Friday, April 2, 2010

Continuity


























"Darwinian evolution tells us that we are incipient compost: assemblages of complex molecules that - for no greater purpose than to secure sources of energy against competing claims - have developed the ability to speculate. After a few score years, the molecules disaggregate and return whence they came. Period. 

 As a gardener and ecologist, I find this oddly comforting. I like the idea of literal reincarnation: that the molecules of which I am composed will, once I have rotted, be incorporated into other organisms. Bits of me will be pushing through the growing tips of trees, will creep over them as caterpillars, will hunt those caterpillars as birds. When I die, I would like to be buried in a fashion which ensures that no part of me is wasted. Then I can claim to have been of some use after all. 
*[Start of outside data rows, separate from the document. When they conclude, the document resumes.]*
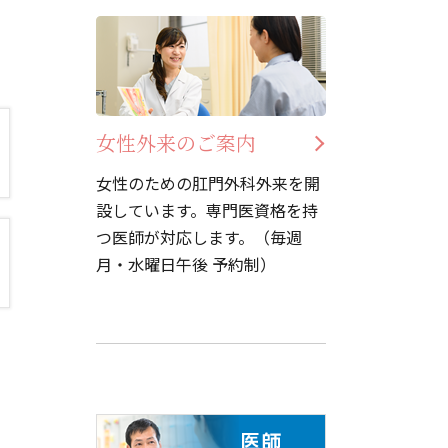
女性外来のご案内
女性のための肛門外科外来を開
設しています。専門医資格を持
つ医師が対応します。（毎週
月・水曜日午後 予約制）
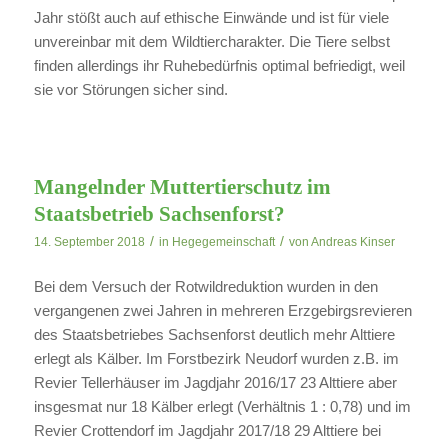
Jahr stößt auch auf ethische Einwände und ist für viele
unvereinbar mit dem Wildtiercharakter. Die Tiere selbst
finden allerdings ihr Ruhebedürfnis optimal befriedigt, weil
sie vor Störungen sicher sind.
Mangelnder Muttertierschutz im
Staatsbetrieb Sachsenforst?
/
/
14. September 2018
in
Hegegemeinschaft
von
Andreas Kinser
Bei dem Versuch der Rotwildreduktion wurden in den
vergangenen zwei Jahren in mehreren Erzgebirgsrevieren
des Staatsbetriebes Sachsenforst deutlich mehr Alttiere
erlegt als Kälber. Im Forstbezirk Neudorf wurden z.B. im
Revier Tellerhäuser im Jagdjahr 2016/17 23 Alttiere aber
insgesmat nur 18 Kälber erlegt (Verhältnis 1 : 0,78) und im
Revier Crottendorf im Jagdjahr 2017/18 29 Alttiere bei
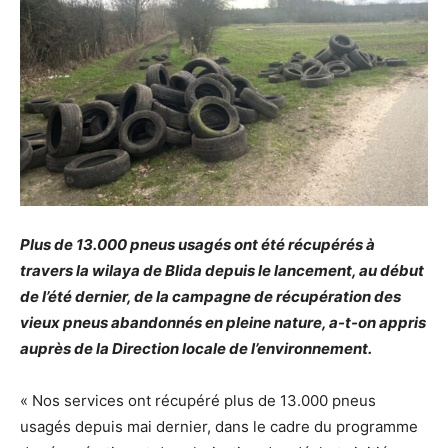
Plus de 13.000 pneus usagés ont été récupérés à
travers la wilaya de Blida depuis le lancement, au début
de l’été dernier, de la campagne de récupération des
vieux pneus abandonnés en pleine nature, a-t-on appris
auprès de la Direction locale de l’environnement.
« Nos services ont récupéré plus de 13.000 pneus
usagés depuis mai dernier, dans le cadre du programme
 Is this not better than the awful lottery of judgement? Is a future we can predict not more comforting than one committed to the whims of inscrutable authority? Is eternal death not a happier prospect than eternal life? The atoms of which we are composed, which we have borrowed momentarily from the ecosphere, will be recycled until the universe collapses.

This is our continuity, our eternity. Why should anyone want more?"

 'A life with no Purpose', George Monbiot

And to merge with the earth must be the end of all separateness.. Humus

1 comment:

S! said...

I would not quite define evolution in that exact way. I get what this gardener fellow is saying. However, for me, what is really interesting is how "consciousness" & "morality" - sort of the two human sides, outside of regular animal evolution - may have contributed to our survival. How does art make us fitter ( I read about this somewhere, & forgot, I think Jared Diamond) & why music makes us stronger?

Why does religion survive? Etcetera.